Besonders fasziniert ist Volker Rodekamp noch immer vom „Café francais“ alias Felsche am Augustusplatz. Wer auf der Terrasse saß unter Palmen, hatte den freien Blick zum Neuen Schauspiel und zum Bildermuseum und war trotzdem raus aus dem Trubel der Stadt. Der Mai erzählt von diesem verlorenen Stück Gastlichkeit, der Juni vom Coffe Baum und der Juli vom Palmengarten, der später gesprengt wurde, weil eine bombastische Gutenberg-Schau auf dem Gelände stattfinden sollte. Die nie stattfand.

Und als hätten wir es geahnt: Der August entführt zu Kintschys Schweizerhäuschen im Rosental. Das gibt es heute noch. Wer es aber besuchen möchte, muss in den Zoo gehen, der hat sich das Gelände mit einverleibt.

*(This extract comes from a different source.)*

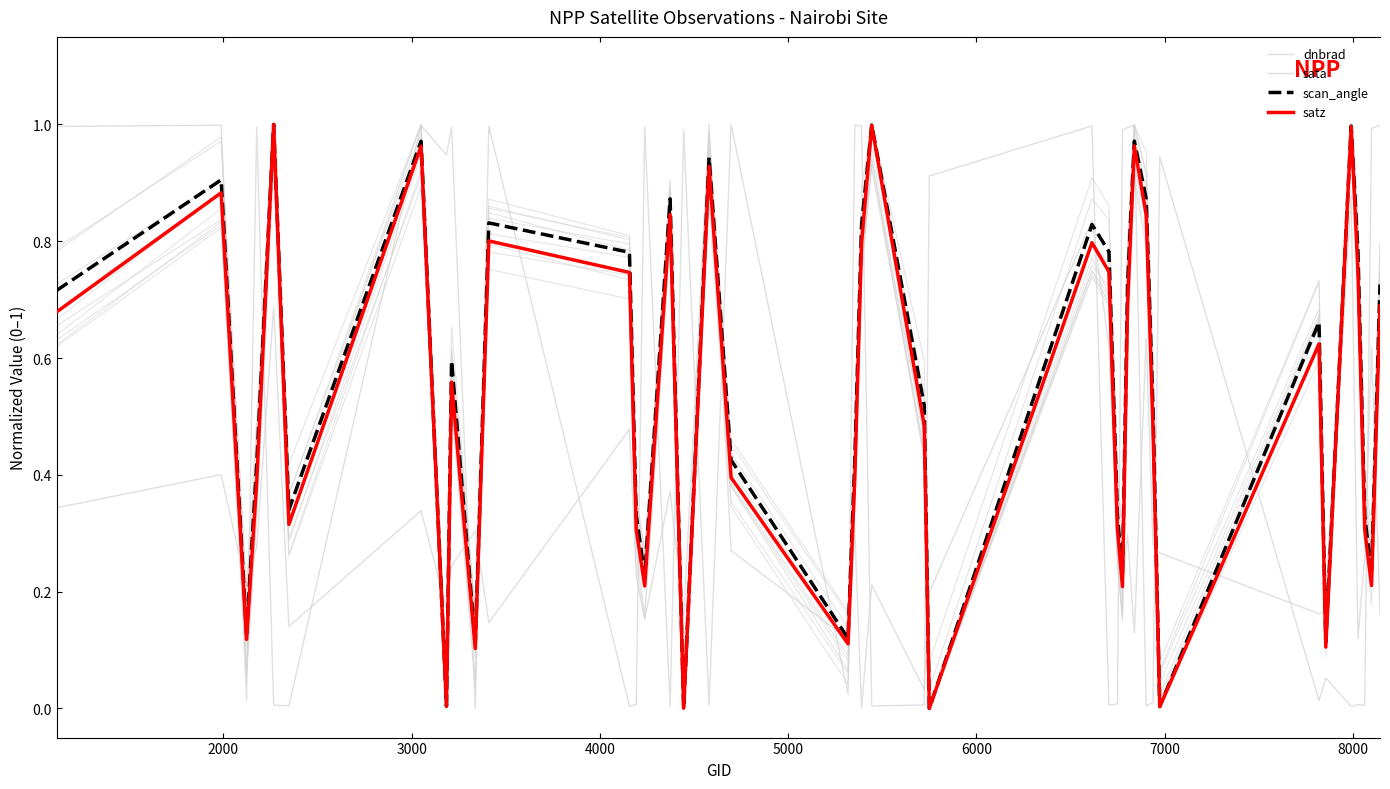

Does the chart display data point markers on the line(s)?

No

Und wer fragt sich nicht, wenn er in der Straßenbahn sitzt, wo das komische Chausseehaus ist, wenn es per Lautsprecher angesagt wird? Da, wo Eutritzscher Straße und Georg-Schumann-Straße zusammentreffen, ist heute nur ein Parkplatz zu sehen. Da stand das Chausseehaus 1910 noch, eigentlich mal genauso als Zollhäuschen gebaut wie das „Killywilly“ in der Karl-Liebknecht-Straße, zuletzt aber eine nette Schankwirtschaft mit Freisitz. Da stieg man doch gern am Chausseehaus aus.

Das Hotel Fürstenhof ist drin und leitet den kühlen Oktober mit frierenden Droschkenkutschern ein. „Man soll ja auch mal schmunzeln“, sagt Rodekamp. Im November schaut man der Küchenmannschaft des Ratskellers beim So-tun-als-ob zu. Die Küchenmädchen und -jungen mussten 1906 alle noch sehr lange stillhalten, als Hermann Walter sie ins Bild bannte.

Und ein echter Verlust war dann auch das pompöse Café Bauer am Rossplatz. Im Grunde der Inbegriff allen Kaffeehaus-Prunkes, der je in Leipzig zu erleben war. Bis die Bomben kamen. Und im Freien saßen die Leipziger auch damals schon gern, wenn die Sonne schien und die Luft nicht so rußig war. Das zeigt das Titelbild mit dem Naschmarkt. Die Fotos zeigen also irgendwie ein Leipzig, das dem heutigen in manchen Zügen ähnlich war, in anderen freilich auch sehr verspielt und ein bisschen prunkbeladen. Aufgenommen wurden insgesamt 13 großformatige Aufnahmen aus den Jahren 1885 bis 1935, die schon lange nicht mehr wehmütig machen, weil sich die Gegenwart wieder messen kann damit.

Dennoch sind die Kalender mit diesen alten Bildern einer Stadt höchst beliebt bei Sammlern und Geschichtsinteressierten. Die Auflage geht jedes Jahr fast komplett weg, so dass sich LTM und Stadtgeschichtliches Museum immer wieder in die Bildarchive stürzen, um wieder einen neuen historischen Kalender fürs nächste Jahr zusammenzustellen.

Zu den Bildern gibt es natürlich auch kleine informative Texte. Der Kalender ist für 19 Euro erhältlich.